Vehicle position detection system 164 detects the position of leading vehicle 101 and following vehicle 136 either in terms of absolute coordinates within a global or local coordinate system, or in terms of a relative position in which the positions of vehicles 101 and 136 are determined relative to one another. For instance, vehicle position detection system 164 can receive an input from position sensor 146 on vehicle 101 and from position sensor 196 (which may also be a GNSS receiver, etc.) on following vehicle 136 to determine where the two vehicles are located relative to one another. Vehicle position detection system 164 can then detect the location of receiving vehicle 134 relative to the material conveyance subsystem 186 using the calibration offset value for this particular following vehicle/receiving vehicle pair.

For instance, by knowing the location of following vehicle 136, and by knowing the calibrated offset values, which locate the walls (or other receiving vehicle parameter(s)), of receiving vehicle 134 relative to a reference position on following vehicle 136, vehicle position detection system 164 can identify the location of the walls of receiving vehicle 134 relative to the material conveyance subsystem 186 on leading vehicle 101. This location can then be used to determine how to control vehicles 101 and 136 to perform an unloading operation so that material conveyance system 186 loads material into receiving vehicle 134 according to a desired fill pattern.

Records shown
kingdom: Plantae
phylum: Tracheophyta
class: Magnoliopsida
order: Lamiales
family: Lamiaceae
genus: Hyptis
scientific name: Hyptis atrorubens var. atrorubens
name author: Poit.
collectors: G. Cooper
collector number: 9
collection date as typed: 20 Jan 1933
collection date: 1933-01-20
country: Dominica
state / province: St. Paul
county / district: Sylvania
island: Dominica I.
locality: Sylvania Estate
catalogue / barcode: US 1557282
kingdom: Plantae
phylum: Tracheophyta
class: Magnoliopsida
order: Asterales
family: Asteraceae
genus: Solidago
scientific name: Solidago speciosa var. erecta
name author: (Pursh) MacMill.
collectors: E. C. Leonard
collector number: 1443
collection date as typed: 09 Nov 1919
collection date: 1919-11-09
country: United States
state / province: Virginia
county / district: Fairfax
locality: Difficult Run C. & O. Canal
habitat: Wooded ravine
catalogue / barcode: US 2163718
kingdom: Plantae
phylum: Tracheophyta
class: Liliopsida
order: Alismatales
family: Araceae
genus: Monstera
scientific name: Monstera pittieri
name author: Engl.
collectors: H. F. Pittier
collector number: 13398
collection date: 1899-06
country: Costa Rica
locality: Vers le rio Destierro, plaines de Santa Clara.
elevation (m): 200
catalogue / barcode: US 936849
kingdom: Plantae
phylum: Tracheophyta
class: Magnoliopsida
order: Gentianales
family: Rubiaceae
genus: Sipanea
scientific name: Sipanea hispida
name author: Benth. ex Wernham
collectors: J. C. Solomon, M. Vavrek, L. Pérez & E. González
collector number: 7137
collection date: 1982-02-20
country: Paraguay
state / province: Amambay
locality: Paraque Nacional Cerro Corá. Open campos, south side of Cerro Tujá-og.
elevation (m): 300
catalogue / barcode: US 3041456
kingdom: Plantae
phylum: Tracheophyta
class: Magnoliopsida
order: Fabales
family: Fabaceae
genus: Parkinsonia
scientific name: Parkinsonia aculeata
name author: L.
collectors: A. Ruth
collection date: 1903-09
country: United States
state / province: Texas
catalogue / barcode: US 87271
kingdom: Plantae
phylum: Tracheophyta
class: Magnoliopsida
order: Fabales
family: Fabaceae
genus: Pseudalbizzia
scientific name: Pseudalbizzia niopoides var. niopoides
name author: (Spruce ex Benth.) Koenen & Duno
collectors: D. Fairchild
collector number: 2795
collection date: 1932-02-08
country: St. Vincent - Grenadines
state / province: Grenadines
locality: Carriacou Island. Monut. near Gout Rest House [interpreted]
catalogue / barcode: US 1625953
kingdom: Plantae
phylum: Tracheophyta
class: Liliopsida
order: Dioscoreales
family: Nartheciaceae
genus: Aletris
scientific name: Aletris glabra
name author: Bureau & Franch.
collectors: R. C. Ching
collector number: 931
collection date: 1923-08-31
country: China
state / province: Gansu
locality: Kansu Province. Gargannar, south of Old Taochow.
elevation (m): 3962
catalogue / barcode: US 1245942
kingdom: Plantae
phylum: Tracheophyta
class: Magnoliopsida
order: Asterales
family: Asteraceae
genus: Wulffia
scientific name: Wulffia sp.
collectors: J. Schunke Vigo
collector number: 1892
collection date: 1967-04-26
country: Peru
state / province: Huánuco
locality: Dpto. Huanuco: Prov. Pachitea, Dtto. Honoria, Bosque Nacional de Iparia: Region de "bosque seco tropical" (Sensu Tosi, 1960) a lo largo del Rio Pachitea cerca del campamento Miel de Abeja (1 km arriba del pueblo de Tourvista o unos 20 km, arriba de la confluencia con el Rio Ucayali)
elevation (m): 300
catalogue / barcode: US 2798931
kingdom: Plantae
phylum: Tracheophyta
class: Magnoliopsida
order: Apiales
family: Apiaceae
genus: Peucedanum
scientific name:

Short problem
In the vehicle positioning text, which two sensors can the vehicle position detection system take input from? The data are separate from the vehicle positioning text.

Solution to this exercise
Position sensor 146 on leading vehicle 101 and position sensor 196 on following vehicle 136.